▶ **Work required**:
Answer these questions from the Suns stock article.
1. What was the Suns' record last week?
2. Who now writes the Suns Weekly piece?
3. What did Damion Lee injure in training camp?

▶ **Text**:

::::::::::

The stock market. It has its ups and downs. You know, like Phoenix Suns basketball! Good grief. The Suns were 2-2 last week and it was an emotional rollercoaster that I’m not sure we’re ready for as we navigate the stresses of the holiday season.
Last week, as I authored a three-part series on every Suns’ player as it related to their stock through the first quarter of the season, I contemplated making it a weekly piece. It’s a nice barometer and, knowing that I won’t do every single player on the team, will make it much more digestible.
Once upon a time (like, last season ago) I wrote the weekly Center of the Sun articles for Bright Side of the Sun. Compiling the weekly recaps with assessments, data, and links to various online resources was enjoyable. Dave King now does the Suns Weekly piece and has taken it to a new level. It is much more informational than my therapy session-based observations.
Still, part of misses a weekly recap, so I am seizing this opportunity to use the stock market as the framework to analyze the Suns roster, using the stock market as a foundation of my thoughts.
You know the drill. We’re discussing some players following their Week 8 performances and, using them as a baseline, pondering whether or not their stock is up, down, or holding. Yes, this is subjective, although their statistical production will certainly play a part.
Sound good? Let’s try this out.
Damion Lee: Stock —
I’m coming out of the gate with an interesting one, right? I heard this discussion on the most recent edition of the Aussie Suns Fans Podcast and it got me thinking. How much do we miss Damion Lee?
I know it’s weird to put Damion Lee into the Suns Stock Exchange. He has played a grand total of zero minutes this season. Injuring his meniscus in training camp, the guy who hit 44.5% of his three-pointers has been living on crutches ever since.
But, with the recent troubles with the Suns, especially with more injuries at the guard position, the question becomes how much does this team miss the seventh-year guard from Louisville?
The answer: probably more than we should.
Sure, the Suns added Theo Maledon yesterday, and the reason why is they know that their guard situation is an issue. Maledon will not move the needle, not nearly as much as Lee potentially could.

::::::::::

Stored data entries
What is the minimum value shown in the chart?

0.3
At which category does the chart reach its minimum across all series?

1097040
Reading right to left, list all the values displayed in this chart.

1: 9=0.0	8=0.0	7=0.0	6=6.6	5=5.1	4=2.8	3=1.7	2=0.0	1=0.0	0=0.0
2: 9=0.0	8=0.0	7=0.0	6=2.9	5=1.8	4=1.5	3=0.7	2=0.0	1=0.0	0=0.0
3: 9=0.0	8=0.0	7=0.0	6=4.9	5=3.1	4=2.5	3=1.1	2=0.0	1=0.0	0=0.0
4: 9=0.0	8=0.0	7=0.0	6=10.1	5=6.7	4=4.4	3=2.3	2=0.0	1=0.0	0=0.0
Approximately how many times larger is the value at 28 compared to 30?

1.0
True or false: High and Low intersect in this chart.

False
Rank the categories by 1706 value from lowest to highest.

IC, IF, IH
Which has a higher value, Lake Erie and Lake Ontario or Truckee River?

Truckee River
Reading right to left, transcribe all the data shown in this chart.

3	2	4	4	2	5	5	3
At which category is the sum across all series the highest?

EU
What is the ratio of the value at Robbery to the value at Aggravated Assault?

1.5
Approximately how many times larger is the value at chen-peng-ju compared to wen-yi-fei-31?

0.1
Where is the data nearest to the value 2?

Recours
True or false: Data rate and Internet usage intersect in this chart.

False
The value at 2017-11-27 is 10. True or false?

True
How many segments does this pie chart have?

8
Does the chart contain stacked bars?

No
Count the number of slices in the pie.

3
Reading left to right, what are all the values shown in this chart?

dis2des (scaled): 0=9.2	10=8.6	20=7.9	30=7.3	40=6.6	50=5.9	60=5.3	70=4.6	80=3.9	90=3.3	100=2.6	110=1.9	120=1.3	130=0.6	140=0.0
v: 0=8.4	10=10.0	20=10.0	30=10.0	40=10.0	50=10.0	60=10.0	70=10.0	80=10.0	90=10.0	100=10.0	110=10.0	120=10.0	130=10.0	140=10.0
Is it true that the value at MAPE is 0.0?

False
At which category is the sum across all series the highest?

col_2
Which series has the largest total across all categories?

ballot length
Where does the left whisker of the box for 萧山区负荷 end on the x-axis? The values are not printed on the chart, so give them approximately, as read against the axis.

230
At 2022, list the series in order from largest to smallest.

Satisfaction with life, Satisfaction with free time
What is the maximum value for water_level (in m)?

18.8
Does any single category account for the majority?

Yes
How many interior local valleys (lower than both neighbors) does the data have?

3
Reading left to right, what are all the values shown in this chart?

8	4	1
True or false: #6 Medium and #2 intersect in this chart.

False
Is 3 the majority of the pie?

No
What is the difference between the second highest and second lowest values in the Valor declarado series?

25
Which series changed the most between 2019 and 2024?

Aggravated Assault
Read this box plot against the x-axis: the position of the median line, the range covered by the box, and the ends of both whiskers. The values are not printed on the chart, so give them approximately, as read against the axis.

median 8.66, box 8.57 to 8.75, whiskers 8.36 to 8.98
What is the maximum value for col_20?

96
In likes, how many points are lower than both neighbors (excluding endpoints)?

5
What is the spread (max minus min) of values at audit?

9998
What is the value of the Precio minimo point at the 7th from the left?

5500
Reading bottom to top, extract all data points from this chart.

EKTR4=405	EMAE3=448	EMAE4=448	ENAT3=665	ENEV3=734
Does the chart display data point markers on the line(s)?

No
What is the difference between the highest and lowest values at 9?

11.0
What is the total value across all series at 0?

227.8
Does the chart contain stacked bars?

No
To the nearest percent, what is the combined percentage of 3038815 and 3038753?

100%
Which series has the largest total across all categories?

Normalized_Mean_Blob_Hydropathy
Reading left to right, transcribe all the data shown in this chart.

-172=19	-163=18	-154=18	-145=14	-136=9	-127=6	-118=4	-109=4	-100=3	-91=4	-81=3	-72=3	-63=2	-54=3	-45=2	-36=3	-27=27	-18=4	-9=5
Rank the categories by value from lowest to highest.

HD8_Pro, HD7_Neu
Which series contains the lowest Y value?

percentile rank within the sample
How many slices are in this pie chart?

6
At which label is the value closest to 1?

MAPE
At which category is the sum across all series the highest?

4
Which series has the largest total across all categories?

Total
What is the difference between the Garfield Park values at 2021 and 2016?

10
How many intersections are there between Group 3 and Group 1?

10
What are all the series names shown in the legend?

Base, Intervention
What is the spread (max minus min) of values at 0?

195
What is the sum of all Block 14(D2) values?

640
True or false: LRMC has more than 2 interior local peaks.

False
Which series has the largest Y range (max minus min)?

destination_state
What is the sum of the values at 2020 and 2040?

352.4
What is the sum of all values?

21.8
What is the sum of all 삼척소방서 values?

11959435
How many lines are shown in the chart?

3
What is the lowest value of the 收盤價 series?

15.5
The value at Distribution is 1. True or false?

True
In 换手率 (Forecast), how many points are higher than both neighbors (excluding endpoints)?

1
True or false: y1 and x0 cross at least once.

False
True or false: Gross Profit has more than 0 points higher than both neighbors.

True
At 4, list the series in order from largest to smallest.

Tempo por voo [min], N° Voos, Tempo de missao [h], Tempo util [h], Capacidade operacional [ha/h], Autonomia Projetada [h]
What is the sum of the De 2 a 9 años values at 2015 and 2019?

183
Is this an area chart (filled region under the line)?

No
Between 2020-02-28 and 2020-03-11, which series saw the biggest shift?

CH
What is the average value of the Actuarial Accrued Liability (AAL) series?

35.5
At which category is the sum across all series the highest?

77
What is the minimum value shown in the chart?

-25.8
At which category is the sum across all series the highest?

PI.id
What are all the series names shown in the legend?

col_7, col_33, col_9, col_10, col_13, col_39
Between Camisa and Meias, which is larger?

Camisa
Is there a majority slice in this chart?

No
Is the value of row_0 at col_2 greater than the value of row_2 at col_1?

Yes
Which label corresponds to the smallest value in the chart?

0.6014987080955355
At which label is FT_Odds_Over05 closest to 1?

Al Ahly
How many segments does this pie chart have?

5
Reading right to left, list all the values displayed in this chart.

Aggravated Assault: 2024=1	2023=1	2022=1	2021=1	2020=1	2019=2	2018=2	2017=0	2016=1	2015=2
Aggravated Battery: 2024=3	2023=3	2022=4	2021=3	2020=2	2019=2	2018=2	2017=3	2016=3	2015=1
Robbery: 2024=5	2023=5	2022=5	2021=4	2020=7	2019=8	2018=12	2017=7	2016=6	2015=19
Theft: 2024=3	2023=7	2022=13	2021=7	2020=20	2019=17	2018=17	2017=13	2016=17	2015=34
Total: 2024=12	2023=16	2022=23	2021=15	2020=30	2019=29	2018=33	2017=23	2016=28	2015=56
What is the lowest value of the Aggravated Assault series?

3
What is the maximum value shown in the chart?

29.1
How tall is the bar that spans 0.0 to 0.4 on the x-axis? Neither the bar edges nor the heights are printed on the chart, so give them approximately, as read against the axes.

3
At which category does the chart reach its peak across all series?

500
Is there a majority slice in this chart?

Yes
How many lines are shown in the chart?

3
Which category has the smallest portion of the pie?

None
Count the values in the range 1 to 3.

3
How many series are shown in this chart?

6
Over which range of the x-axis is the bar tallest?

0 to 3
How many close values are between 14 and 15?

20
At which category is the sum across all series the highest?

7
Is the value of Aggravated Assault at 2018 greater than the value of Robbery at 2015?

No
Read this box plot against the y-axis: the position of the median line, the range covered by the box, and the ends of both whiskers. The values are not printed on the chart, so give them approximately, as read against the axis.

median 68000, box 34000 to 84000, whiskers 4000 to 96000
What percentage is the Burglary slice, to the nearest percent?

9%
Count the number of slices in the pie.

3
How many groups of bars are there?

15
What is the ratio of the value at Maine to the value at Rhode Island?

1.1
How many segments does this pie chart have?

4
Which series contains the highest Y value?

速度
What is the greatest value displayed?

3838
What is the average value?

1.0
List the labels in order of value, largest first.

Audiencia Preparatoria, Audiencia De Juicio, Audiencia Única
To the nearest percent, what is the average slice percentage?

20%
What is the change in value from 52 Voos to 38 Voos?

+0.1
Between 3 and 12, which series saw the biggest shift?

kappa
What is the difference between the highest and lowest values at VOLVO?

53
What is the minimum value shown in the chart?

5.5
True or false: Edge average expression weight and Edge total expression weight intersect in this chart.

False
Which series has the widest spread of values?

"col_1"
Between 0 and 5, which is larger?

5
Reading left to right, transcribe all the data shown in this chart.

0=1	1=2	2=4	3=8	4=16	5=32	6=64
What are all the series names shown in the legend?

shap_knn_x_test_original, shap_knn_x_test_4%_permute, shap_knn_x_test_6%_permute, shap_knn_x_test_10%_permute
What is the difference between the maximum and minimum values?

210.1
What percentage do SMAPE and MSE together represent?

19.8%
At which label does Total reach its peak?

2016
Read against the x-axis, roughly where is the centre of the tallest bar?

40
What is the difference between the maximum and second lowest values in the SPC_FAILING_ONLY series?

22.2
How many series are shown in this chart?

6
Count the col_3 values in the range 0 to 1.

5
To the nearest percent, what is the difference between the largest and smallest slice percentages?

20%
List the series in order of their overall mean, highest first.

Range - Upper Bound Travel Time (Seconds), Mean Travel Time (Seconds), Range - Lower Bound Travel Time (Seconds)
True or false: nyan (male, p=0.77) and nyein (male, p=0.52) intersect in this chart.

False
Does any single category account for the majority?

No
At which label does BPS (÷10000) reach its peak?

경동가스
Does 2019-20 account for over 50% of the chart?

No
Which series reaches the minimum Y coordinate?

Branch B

::::::::::

▶ **Result of the exercise**:
1. 2-2
2. Dave King
3. His meniscus